▸ **Problem 1**
Please reproduce a portion of the eigenvalue forum thread word for word, beginning at the words "Ultimately, I am" and stopping after "duplicate work :)".
▸ **Problem 2**
Write the next part of the eigenvalue forum thread, continuing on from its final message.

━━━ Exercise passage ━━━

Gabriel Moise (Apr 12 2021 at 15:28):

But if I want to continue working with the sum_elems and product_elems definitons, is it ok to make them noncomputable and then carry on using them?

Anne Baanen (Apr 12 2021 at 15:28):

Yes, there should be no problem marking them noncomputable.

Gabriel Moise (Apr 12 2021 at 15:30):

Ultimately, I am trying to work with the eigenvalues of a real-valued matrix, and since they can be complex, my plan is to define eigenvectors as complex and this would imply a (real)matrix-(complex)vector multiplication operation. I don't know if this is a good approach, but might get more experience from it.

Anne Baanen (Apr 12 2021 at 15:32):

That sounds like a good start if you are doing the project to practice. If you want to contribute to mathlib, be sure to check out docs#module.End.has_eigenvector as well, so you don't do too much duplicate work :)

Gabriel Moise (Apr 12 2021 at 15:38):

I consulted that as well, but it seems a little too complicated for me at the moment, as I am not a very experienced mathematician :( . I don't really see how to apply the definition

def eigenspace (f : End R M) (μ : R) : submodule R M :=
(f - algebra_map R (End R M) μ).ker

to my case with f being a matrix (linear transformation) with coefficients in ℝ and μ a complex value. So that's why I wanted to make something more restricted (even though I am using noncomputable to every definition I create :laughing: ), but obviously the best way would be to use the already existing model and build from it.

━━━ Supplied records ━━━

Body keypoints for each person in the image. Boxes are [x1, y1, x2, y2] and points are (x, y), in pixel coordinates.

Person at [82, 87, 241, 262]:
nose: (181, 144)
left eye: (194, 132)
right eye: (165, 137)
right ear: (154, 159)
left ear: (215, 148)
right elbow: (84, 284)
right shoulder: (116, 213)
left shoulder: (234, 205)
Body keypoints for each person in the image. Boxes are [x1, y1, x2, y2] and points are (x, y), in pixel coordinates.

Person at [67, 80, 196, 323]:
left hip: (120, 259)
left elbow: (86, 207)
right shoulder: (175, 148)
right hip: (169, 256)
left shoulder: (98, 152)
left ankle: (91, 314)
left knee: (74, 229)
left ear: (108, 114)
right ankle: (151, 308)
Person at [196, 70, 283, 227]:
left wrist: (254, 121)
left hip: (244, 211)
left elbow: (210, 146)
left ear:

━━━
━━━ Supplied records ━━━

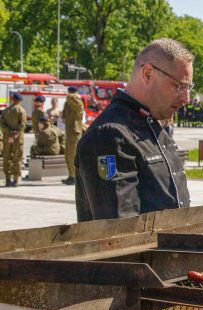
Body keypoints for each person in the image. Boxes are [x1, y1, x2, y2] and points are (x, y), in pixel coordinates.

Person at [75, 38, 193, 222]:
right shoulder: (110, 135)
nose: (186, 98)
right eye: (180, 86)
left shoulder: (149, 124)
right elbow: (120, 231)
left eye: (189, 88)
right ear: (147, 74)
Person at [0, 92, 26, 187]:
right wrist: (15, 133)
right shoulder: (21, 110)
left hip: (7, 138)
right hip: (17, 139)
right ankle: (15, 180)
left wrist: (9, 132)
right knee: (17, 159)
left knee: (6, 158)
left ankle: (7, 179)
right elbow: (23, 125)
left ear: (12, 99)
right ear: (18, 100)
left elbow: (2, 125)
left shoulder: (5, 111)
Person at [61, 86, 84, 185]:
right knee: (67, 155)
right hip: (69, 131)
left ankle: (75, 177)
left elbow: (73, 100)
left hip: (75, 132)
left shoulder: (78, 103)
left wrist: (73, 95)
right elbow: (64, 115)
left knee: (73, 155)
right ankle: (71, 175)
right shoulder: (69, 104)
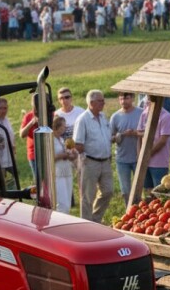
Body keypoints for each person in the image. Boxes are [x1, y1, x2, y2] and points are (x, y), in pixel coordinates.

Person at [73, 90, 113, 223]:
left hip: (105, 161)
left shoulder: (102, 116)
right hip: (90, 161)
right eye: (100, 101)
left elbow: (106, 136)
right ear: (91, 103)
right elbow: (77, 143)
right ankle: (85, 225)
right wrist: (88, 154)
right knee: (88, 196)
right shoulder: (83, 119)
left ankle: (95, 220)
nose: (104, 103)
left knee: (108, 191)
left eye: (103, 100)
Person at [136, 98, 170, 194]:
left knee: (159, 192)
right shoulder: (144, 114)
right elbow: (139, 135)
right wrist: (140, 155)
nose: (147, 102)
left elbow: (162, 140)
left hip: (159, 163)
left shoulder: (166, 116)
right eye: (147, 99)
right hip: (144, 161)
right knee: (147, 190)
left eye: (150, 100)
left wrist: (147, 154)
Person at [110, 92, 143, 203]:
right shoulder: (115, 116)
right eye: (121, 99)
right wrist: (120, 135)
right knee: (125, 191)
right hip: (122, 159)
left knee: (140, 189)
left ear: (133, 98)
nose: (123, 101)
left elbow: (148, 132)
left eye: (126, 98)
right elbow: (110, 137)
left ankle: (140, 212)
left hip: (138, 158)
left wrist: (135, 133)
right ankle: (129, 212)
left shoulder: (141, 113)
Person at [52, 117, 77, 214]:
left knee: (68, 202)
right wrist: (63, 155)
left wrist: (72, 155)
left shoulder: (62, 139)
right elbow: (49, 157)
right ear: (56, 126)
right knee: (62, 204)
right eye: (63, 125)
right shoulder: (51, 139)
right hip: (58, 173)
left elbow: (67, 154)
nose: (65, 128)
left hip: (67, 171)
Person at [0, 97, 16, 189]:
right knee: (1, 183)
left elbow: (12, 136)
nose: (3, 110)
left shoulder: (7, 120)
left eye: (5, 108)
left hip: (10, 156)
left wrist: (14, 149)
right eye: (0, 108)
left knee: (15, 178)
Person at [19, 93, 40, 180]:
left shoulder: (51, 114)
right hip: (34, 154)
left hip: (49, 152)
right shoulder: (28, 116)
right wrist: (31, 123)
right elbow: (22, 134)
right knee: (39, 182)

━━━

▸ **Task output 1**
Ultimately, I am trying to work with the eigenvalues of a real-valued matrix, and since they can be complex, my plan is to define eigenvectors as complex and this would imply a (real)matrix-(complex)vector multiplication operation. I don't know if this is a good approach, but might get more experience from it.

Anne Baanen (Apr 12 2021 at 15:32):

That sounds like a good start if you are doing the project to practice. If you want to contribute to mathlib, be sure to check out docs#module.End.has_eigenvector as well, so you don't do too much duplicate work :)

▸ **Task output 2**
Yakov Pechersky (Apr 12 2021 at 15:40):

You can interpret the real matrix as being in C, then the types match up

Yakov Pechersky (Apr 12 2021 at 15:41):

Would you rather work with matrix ... or linear_map?

Gabriel Moise (Apr 12 2021 at 15:44):

I am not sure what would be the best option. I already have some work with matrices and I wanted to develop that more with some eigenvalue properties, so that's why I wanted to work with matrices. Can I juggle between them easily/efficiently?

Yakov Pechersky (Apr 12 2021 at 15:46):

docs#matrix.to_lin' and docs#linear_map.to_matrix'

Yakov Pechersky (Apr 12 2021 at 15:46):

So easy interconversion retaining the linear structure

Yakov Pechersky (Apr 12 2021 at 15:48):

And you can use a coe that is a linear_map to express your linear map on R as a linear map on C

Gabriel Moise (Apr 12 2021 at 15:50):

Thank you! I'll see how I can work with those!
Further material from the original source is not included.